> Enunciado da tarefa
Escreva a continuação do texto sobre o déficit da Previdência, começando logo após a última frase apresentada.

> Texto de apoio
* * * * * * * * *
A farsa do déficit da Previdência

Diante da ameaça que este governo representa para os direitos históricos dos brasileiros, é claro que não será suficiente a mobilização das mulheres, embora elas sejam as mais prejudicadas. A esperança para o país é que a chama da revolta se propague para todos os recantos e todos os segmentos populares

São Paulo 31/05/2016 Manifestação em frente ao INSS no Viaduto Santa Ifigênia, contra a Reforma da Previdencia. Foto Paulo Pinto/Agencia PT
São Paulo 31/05/2016 Manifestação em frente ao INSS no Viaduto Santa Ifigênia, contra a Reforma da Previdencia. Foto Paulo Pinto/Agencia PT (Foto: Jose Carlos de Assis)

A tentativa do grupo de crápulas que ocupa a Presidência da República de esquartejar o sistema de seguridade social do Brasil, em especial a Previdência, situa-se entre uma das iniciativas mais torpes jamais empreendida na história republicana. Tudo é falso na propaganda destinada a destruir o sistema previdenciário brasileiro. Os números são falsos. Os conceitos são falsos. Os argumentos são falsos. Estamos diante de uma falácia em larga escala acobertada vergonhosamente pela grande mídia que silencia em face do esbulho.

Decidi escrever este artigo sem citar um número. Os números mostrando o caráter falacioso das alegações do Governo para justificar o que chama de reforma foram largamente desmascarados pela professora da UFRJ Denise Gentil, que tem vários e suficientes artigos na internet. Portanto não vou falar em números pois isso tomaria espaço de minha indignação verbal em face de um dos maiores assaltos contra os pobres jamais perpetrados no país. É que a tal reforma tem um único propósito: empurrar os pobres para a previdência privada.

A lógica dessa quadrilha que se apossou do Governo é tornar a Previdência pública tão ruim que levaria uma grande parte da população a ter que recorrer à previdência privada. Não importa as consequências disso para os pobres pois, supõe-se, haveria um período de transição para preservar direitos adquiridos. Esse intervalo seria suficiente para atrair investidores privados para o sistema previdenciário. Se esses sistemas privados vierem a quebrar no futuro, como aconteceu no Chile, o Governo paga a conta e sanciona o lucro.
* * * * * * * * *
> Extratos de dados
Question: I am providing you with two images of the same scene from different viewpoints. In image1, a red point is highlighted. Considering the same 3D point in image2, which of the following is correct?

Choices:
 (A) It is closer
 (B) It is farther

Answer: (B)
* * * * * * * * *
> Resposta da tarefa
Como bloquear tamanho assalto contra o interesse público? Conversei há alguns dias com uma líder da Confederação das Mulheres do Brasil, Conceição Cassano, e verifiquei que as mulheres  vão por o bloco na rua para confrontar a linha regressiva, privatizante e desnacionalizante do Governo Temer, nessa e em outras questões. Elas são uma esperança de repúdio à reforma. E a revista delas vai além. Diz a chamada: “O Brasil precisa voltar a ter crescimento econômico. Sem desenvolvimento nacional não há emancipação da mulher.”

Talvez as mulheres, mais do que os homens, se mobilizarão para levar a luta política às últimas consequências. Elas tomam conta da casa, e é na casa que a crise se manifesta de forma mais dramática. Aí é que o desemprego se traduz em falta de comida, aí é que o choro dos filhos soam mais altos, aí é que a falta da segurança da aposentadoria se torna mais aguda. Sem mobilização social, a quadrilha do Planalto, tal como denunciada na lista da Odebrecht, continuará desafiando homens e mulheres com seu projeto de privatização neoliberal.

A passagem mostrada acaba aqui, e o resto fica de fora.